(DATA SHOWN Opens)

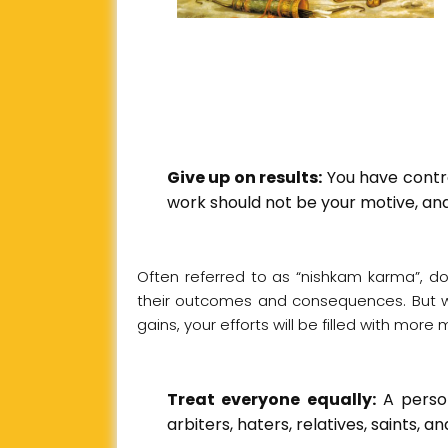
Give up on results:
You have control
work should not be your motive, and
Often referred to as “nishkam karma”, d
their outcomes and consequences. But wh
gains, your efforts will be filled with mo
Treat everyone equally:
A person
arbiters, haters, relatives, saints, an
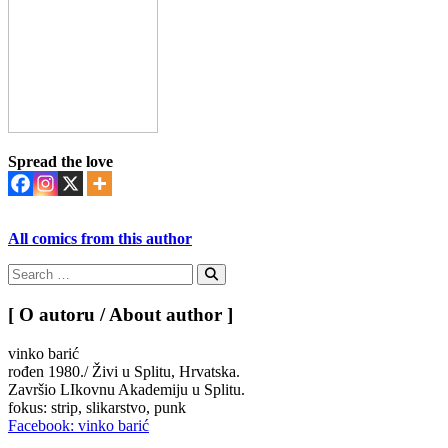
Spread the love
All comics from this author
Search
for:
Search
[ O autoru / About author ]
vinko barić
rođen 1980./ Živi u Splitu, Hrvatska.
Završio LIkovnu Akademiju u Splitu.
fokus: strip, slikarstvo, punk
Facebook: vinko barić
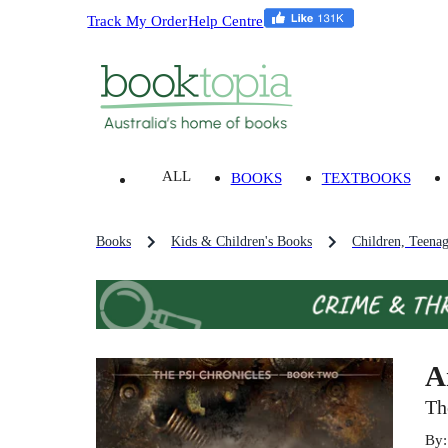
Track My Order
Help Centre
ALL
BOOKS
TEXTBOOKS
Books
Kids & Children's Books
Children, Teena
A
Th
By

(DATA SHOWN Closes)
(DATA SHOWN Opens)

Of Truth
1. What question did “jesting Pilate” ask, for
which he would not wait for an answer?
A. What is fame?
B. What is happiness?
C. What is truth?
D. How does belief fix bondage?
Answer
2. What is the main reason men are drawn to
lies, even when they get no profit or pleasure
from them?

(DATA SHOWN Closes)
(DATA SHOWN Opens)

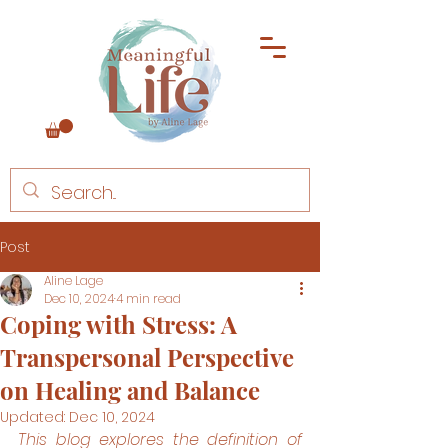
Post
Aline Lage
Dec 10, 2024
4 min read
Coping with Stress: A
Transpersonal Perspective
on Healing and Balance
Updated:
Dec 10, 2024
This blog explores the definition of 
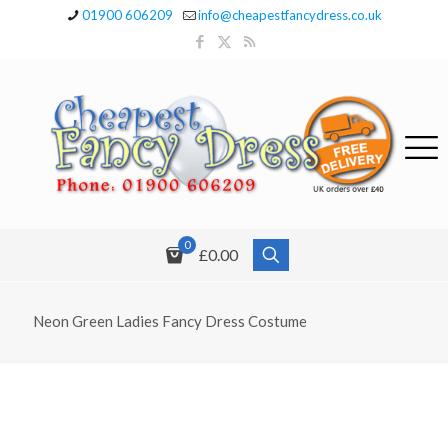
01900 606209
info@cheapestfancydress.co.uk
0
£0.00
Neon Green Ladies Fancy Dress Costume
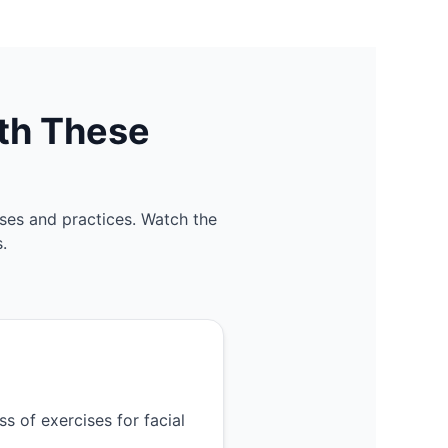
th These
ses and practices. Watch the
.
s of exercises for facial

(DATA SHOWN Closes)

DIRECTIONS FOR THIS TASK: Search the listing above for the string "with" and return each line it appears on.

RESULT:
gains, your efforts will be filled with mo
Coping with Stress: A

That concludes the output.